Imai Katsunori, Yamashita Yo-Ichi, Nakao Yosuke, Matsumoto Takashi, Kinoshita Shotaro, Yusa Toshihiko, Kitano Yuki, Kaida Takayoshi, Hayashi Hiromitsu, Baba Hideo
Department of Gastroenterological Surgery, Graduate School of Life Sciences, Kumamoto University, Kumamoto, Japan.
Ann Surg Oncol. 2021 Feb;28(2):854-862. doi: 10.1245/s10434-020-08960-2. Epub 2020 Aug 1.
Portal vein embolization (PVE) was developed for patients with insufficient future liver remnant volume and function and has gained relevant support worldwide before major hepatectomy. However, the efficacy of preoperative PVE for hepatocellular carcinoma (HCC) patients with impaired liver function remains uncertain.

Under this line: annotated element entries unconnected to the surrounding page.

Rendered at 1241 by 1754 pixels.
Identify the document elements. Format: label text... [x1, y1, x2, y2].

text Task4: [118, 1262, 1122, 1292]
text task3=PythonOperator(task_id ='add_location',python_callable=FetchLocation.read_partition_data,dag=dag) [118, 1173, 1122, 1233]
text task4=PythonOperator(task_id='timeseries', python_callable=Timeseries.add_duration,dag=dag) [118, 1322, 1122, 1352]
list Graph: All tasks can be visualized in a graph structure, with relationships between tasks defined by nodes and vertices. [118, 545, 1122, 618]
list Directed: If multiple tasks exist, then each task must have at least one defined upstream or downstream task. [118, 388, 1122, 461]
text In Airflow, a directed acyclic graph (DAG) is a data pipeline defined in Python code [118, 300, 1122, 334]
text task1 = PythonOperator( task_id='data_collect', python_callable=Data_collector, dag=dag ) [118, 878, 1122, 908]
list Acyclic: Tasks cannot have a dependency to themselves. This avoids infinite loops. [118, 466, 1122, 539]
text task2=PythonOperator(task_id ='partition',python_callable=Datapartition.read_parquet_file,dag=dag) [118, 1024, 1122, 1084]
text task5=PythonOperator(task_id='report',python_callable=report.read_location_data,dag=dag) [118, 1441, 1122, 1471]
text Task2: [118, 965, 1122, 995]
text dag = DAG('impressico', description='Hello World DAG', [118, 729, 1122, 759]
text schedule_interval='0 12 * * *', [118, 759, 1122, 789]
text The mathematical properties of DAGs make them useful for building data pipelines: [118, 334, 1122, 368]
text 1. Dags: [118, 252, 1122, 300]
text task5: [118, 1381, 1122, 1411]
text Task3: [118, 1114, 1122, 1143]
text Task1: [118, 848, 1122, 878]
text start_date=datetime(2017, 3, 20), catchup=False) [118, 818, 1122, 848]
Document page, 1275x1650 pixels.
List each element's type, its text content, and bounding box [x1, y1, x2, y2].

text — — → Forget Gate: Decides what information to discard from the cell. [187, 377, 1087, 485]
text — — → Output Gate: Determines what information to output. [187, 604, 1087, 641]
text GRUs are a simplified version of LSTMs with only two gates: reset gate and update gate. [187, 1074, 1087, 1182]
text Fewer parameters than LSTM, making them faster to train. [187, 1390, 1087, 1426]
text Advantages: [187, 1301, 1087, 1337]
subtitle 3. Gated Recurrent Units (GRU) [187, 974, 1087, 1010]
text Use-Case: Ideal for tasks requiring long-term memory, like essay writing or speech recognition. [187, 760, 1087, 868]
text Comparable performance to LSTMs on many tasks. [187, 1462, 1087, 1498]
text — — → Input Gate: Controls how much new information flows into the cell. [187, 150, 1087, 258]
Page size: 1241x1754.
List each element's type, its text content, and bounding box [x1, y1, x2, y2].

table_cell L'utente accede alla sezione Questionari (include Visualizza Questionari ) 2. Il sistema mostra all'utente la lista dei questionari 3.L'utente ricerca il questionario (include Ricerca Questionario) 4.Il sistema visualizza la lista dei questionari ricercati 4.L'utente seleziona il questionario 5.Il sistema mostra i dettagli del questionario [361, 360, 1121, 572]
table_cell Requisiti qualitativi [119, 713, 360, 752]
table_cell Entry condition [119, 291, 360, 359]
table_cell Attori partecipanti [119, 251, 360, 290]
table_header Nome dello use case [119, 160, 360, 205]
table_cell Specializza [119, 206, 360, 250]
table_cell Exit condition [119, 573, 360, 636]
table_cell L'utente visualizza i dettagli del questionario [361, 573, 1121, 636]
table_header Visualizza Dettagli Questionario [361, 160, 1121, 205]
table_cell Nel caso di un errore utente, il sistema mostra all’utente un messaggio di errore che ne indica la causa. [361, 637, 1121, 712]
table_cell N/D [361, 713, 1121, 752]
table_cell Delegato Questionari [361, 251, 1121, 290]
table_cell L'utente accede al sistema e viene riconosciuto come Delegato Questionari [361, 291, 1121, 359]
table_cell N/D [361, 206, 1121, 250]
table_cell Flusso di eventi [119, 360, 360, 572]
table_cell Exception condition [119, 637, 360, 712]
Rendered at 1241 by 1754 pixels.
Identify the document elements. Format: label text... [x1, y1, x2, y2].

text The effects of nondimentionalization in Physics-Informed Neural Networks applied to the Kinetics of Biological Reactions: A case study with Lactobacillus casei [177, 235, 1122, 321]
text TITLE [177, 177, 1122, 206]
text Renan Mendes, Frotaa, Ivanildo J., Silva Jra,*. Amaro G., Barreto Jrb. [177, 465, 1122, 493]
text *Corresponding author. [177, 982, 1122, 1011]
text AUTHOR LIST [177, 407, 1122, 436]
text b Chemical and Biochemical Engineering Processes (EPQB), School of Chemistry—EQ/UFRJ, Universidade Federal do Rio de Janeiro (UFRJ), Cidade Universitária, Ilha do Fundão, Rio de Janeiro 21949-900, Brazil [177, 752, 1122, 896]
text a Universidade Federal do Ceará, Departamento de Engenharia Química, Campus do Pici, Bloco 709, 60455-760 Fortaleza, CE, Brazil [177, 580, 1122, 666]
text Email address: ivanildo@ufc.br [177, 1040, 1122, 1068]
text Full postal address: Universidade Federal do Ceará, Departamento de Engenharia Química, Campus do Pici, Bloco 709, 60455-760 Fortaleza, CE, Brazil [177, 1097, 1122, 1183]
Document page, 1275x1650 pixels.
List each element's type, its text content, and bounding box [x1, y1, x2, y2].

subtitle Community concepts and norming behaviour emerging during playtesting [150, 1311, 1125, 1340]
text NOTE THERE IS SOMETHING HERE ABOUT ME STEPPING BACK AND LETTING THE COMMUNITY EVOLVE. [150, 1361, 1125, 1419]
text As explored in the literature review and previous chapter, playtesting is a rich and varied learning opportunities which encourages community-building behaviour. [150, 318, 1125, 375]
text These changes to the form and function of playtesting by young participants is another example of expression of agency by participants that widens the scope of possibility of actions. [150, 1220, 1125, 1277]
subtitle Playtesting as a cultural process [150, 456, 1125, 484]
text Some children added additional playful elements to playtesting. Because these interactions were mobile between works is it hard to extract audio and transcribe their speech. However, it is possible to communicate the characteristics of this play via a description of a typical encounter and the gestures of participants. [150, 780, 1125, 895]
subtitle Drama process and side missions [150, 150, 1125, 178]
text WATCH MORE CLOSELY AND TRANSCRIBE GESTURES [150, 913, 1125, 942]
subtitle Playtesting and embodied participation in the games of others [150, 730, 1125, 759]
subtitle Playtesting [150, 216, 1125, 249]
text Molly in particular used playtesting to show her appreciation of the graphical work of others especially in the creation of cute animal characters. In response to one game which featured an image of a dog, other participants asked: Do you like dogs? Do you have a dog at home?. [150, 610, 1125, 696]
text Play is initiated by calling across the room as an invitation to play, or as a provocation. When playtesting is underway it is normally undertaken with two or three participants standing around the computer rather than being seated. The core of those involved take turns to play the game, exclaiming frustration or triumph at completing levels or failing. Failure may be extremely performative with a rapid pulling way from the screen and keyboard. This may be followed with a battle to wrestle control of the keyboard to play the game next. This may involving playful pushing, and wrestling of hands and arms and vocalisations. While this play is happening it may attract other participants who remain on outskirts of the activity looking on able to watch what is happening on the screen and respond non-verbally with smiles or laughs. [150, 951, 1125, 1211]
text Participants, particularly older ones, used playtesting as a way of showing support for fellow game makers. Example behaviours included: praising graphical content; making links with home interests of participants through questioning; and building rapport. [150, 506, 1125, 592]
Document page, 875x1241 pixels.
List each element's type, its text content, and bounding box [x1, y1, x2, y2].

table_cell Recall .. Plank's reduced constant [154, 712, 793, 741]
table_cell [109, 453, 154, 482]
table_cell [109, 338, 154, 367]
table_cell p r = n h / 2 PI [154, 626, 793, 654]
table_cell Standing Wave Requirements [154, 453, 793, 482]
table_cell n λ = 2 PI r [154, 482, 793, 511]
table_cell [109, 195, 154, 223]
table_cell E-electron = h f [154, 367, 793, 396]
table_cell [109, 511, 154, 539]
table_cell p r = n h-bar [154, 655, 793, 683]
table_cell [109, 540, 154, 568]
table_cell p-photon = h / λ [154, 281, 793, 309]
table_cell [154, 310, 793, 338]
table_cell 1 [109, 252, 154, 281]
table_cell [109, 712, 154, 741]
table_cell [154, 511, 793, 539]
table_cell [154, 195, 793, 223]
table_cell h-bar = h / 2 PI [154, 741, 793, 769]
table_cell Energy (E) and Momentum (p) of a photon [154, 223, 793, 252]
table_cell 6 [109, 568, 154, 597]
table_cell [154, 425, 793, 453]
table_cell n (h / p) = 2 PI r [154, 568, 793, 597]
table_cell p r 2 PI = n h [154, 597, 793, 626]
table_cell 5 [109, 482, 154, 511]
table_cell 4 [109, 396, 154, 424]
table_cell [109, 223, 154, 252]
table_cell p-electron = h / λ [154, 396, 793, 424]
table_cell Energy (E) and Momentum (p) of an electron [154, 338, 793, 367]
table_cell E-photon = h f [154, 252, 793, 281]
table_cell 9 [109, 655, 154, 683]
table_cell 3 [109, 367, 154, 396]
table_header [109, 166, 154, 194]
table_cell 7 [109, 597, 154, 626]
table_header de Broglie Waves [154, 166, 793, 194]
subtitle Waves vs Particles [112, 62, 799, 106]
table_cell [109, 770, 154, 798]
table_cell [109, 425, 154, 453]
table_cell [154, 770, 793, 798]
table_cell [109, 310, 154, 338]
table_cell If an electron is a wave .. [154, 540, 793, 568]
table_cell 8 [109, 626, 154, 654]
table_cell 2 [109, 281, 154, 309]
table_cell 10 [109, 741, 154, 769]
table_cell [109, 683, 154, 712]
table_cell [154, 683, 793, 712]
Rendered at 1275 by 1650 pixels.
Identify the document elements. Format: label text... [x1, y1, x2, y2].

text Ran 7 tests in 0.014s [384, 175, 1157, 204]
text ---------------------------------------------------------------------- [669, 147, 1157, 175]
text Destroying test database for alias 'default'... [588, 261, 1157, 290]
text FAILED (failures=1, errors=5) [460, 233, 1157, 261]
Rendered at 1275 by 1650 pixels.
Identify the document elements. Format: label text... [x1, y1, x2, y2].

Ninety-seven HCC patients who were scheduled for PVE followed by hepatectomy were enrolled in this study. Their short- and long-term outcomes were investigated, according to the liver damage classification defined by the Liver Cancer Study Group of Japan.
Of 97 patients who underwent preoperative PVE, 30 (32.4%) could not undergo subsequent hepatectomy. Dropout rate from treatment strategy was significantly higher in patients with liver damage B (n = 13, 61.5%) than in those with liver damage A (n = 84, 26.2%) (P = 0.014). Among the 67 patients who underwent planned hepatectomy after PVE, 53 were categorized to liver damage A, and 14 were categorized to liver damage B at the point of hepatectomy. Although major complication and mortality rates were comparable between the two groups, the cumulative overall survival (OS) and disease-free survival (DFS) after hepatectomy were markedly worse in patients with liver damage B than in those with liver damage A (5-year OS rate: 23.1% vs 74.6%, P = 0.014, 5-year DFS rate: 7.8% vs 33.5%, P = 0.054, respectively).
The treatment strategy of PVE followed by hepatectomy might be a contraindication for HCC patients with impaired liver function categorized as liver damage B because of the higher dropout rate and poorer long-term outcomes after hepatectomy.
门静脉栓塞术(PVE)是为未来肝剩余体积和功能不足的患者开发的,在全球范围内,该技术在大型肝切除术前已获得相关支持。然而,术前PVE对肝功能受损的肝细胞癌(HCC)患者的疗效仍不确定。
本研究纳入了97例计划接受PVE然后肝切除术的HCC患者。根据日本肝癌研究组定义的肝损伤分类,对他们的短期和长期结局进行了调查。
在97例行术前PVE的患者中,30例(32.4%)无法进行后续肝切除术。B级肝损伤患者(n = 13,61.5%)的治疗策略退出率显著高于A级肝损伤患者(n = 84,26.2%)(P = 0.014)。在PVE后接受计划肝切除术的67例患者中,53例在肝切除时被归类为A级肝损伤,14例被归类为B级肝损伤。虽然两组的主要并发症和死亡率相当,但B级肝损伤患者肝切除术后的累积总生存期(OS)和无病生存期(DFS)明显差于A级肝损伤患者(5年OS率:23.1%对74.6%,P = 0.014;5年DFS率:7.8%对33.5%,P = 0.054)。
对于肝功能受损且被归类为B级肝损伤的HCC患者,PVE后肝切除术的治疗策略可能是禁忌,因为其退出率较高且肝切除术后长期结局较差。